Meskipun masa jabatannya sebagai Menteri Riset, Teknologi dan Pendidikan Tinggi (Menristekdikti) tersisa tinggal dua setengah bulan (berakhir pada 20 Oktober 2019), Mohamad Nasir sepertinya ingin meninggalkan sebuah "jejak bersejarah" di bidang pendidikan.
Nasir mau membuktikan kepada publik bahwa selama menjabat, dirinya berjasa melahirkan terobosan baru dalam meningkatkan kualitas perguruan tinggi. Di detik-detik terakhir, dia kembali mewacanakan perekrutan orang asing menjadi rektor di perguruan tinggi negeri (PTN) Indonesia.
Apakah betul Nasir berkehendak demikian atau hanya mencoba "pamer muka" di depan Presiden Joko Widodo (Jokowi) supaya dipilih lagi sebagai Menristekdikti di periode pemerintahan mendatang?
Terkait hal itu, biarlah Nasir yang menjawabnya. Mudah-mudahan niatnya memang murni demi perbaikan kualitas pendidikan kita, tanpa ada "udang di balik batu". Kita berpikir positif saja.
Namun pertanyaannya adalah, bukankah wacana di atas pernah dihembuskan pada 2016 silam? Mengapa tidak terealisasi sepanjang tiga tahun terakhir? Bukankah dengan waktu yang cukup lama itu seharusnya minimal satu PTN yang berhasil dipimpin rektor impor?
Ke mana saja Nasir dan jajarannya, mengapa wacana tersebut sempat menghilang ditelan bumi? Kok tiba-tiba di tahun ini sudah mengambil keputusan bahwa pada 2020 segera direalisasikan?
Apakah masih Nasir yang jadi Menristekdikti lima tahun ke depan? Jika tidak, apakah penerusnya bakal melanjutkan program prestisius itu atau jangan-jangan tetap melestarikan budaya lama yaitu "beda menteri, beda kebijakan"?
Saya kok merasa pesimis ya? Saya sendiri sudah menuliskan tanggapan saya tentang wacana yang menuai polemik ini. Sila baca artikel saya yang berjudul "Wacana Impor Rektor dan Kisah Gloria Hamel-Arcandra Tahar".
Saya sendiri berharap Nasir terpilih lagi jadi Menristekdikti supaya wacana impor rektor tidak "mangkrak" lagi. Dan kalau pun akhirnya orang lain yang meneruskan, saya juga berharap wacana yang sama tetap diperjuangkan.

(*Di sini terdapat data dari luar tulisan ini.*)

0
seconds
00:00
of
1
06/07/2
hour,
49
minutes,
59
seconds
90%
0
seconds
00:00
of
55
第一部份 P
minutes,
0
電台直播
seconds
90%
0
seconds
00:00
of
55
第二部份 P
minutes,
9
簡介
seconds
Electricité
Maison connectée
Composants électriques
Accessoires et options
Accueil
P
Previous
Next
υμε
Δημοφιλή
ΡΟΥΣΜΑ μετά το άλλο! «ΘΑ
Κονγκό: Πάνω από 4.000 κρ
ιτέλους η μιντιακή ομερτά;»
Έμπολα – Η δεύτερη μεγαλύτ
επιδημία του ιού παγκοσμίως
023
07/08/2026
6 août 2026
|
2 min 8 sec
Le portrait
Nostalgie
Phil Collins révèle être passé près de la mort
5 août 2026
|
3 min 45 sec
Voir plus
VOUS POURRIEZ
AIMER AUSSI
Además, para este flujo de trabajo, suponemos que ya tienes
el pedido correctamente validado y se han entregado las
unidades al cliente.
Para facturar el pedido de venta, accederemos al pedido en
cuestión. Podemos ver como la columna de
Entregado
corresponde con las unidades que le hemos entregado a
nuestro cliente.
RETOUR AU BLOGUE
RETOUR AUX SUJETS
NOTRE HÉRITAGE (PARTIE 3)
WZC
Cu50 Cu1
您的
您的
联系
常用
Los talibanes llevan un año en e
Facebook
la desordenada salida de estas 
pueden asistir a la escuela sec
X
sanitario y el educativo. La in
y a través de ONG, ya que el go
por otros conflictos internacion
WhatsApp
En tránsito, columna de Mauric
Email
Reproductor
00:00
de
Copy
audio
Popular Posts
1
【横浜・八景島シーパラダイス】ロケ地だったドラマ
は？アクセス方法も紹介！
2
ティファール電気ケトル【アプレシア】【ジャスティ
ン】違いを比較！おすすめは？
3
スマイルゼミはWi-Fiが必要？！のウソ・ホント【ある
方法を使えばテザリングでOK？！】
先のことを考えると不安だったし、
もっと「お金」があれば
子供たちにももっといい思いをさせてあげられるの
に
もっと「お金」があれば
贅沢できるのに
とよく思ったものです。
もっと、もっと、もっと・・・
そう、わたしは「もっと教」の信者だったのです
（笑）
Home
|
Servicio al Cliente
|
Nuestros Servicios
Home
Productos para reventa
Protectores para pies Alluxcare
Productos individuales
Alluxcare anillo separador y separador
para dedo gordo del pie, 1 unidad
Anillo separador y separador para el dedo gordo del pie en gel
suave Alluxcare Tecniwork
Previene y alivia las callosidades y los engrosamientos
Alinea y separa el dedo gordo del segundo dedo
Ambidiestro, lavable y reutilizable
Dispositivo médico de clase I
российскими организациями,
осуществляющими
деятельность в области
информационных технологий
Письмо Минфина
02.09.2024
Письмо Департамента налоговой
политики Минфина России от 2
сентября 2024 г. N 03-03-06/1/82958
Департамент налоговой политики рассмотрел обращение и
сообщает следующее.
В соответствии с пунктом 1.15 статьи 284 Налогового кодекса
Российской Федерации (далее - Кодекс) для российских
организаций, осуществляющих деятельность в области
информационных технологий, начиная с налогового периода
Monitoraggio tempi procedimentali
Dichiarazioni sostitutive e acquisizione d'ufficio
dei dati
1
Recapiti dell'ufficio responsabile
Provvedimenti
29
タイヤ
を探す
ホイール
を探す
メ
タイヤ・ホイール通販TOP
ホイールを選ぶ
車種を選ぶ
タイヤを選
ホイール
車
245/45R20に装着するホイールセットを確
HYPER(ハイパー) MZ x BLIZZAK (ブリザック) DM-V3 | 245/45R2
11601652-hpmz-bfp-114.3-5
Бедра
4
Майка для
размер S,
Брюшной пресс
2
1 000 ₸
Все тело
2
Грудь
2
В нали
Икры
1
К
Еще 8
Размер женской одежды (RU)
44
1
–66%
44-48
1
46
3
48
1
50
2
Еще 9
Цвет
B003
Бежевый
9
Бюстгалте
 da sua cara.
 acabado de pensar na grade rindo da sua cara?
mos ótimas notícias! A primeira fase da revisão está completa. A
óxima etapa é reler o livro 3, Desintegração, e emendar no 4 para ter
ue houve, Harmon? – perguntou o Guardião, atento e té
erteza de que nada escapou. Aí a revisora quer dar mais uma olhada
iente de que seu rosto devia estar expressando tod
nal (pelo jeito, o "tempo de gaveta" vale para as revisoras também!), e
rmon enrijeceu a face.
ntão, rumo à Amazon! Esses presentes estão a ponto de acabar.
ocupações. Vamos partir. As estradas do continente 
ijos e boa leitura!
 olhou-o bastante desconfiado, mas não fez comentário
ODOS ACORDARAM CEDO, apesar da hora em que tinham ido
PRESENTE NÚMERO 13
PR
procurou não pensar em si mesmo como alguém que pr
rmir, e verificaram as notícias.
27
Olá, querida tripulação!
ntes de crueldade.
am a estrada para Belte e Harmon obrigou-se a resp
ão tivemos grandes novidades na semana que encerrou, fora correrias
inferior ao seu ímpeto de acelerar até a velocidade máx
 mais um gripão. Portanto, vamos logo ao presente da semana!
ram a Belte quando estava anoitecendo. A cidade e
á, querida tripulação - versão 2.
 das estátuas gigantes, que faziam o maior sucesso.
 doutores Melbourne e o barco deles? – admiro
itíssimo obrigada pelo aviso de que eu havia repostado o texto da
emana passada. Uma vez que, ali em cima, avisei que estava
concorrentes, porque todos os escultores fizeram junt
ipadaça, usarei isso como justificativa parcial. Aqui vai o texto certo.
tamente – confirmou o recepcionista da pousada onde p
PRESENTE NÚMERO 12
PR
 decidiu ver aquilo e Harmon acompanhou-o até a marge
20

Sekali lagi, kita tetap menjaga optimisme bahwa bakal ada PTN Indonesia yang masuk posisi terbaik dunia, entah ke 200, 150 atau 100.Â
Kita tentu bangga bila di kemudian hari PTN kita bisa menyamai Nanyang Technological University (NTU), University of Cambridge atau sekelas kampus "Ivy League" (Harvard University-Massachusetts, Yale University-Connecticut, Princeton University-New Jersey, Columbia University-New York, Brown University-Rhode Island, Dartmouth College-New Hampshire, University of Pennsylvania-Pennsylviania, Cornell University-New York).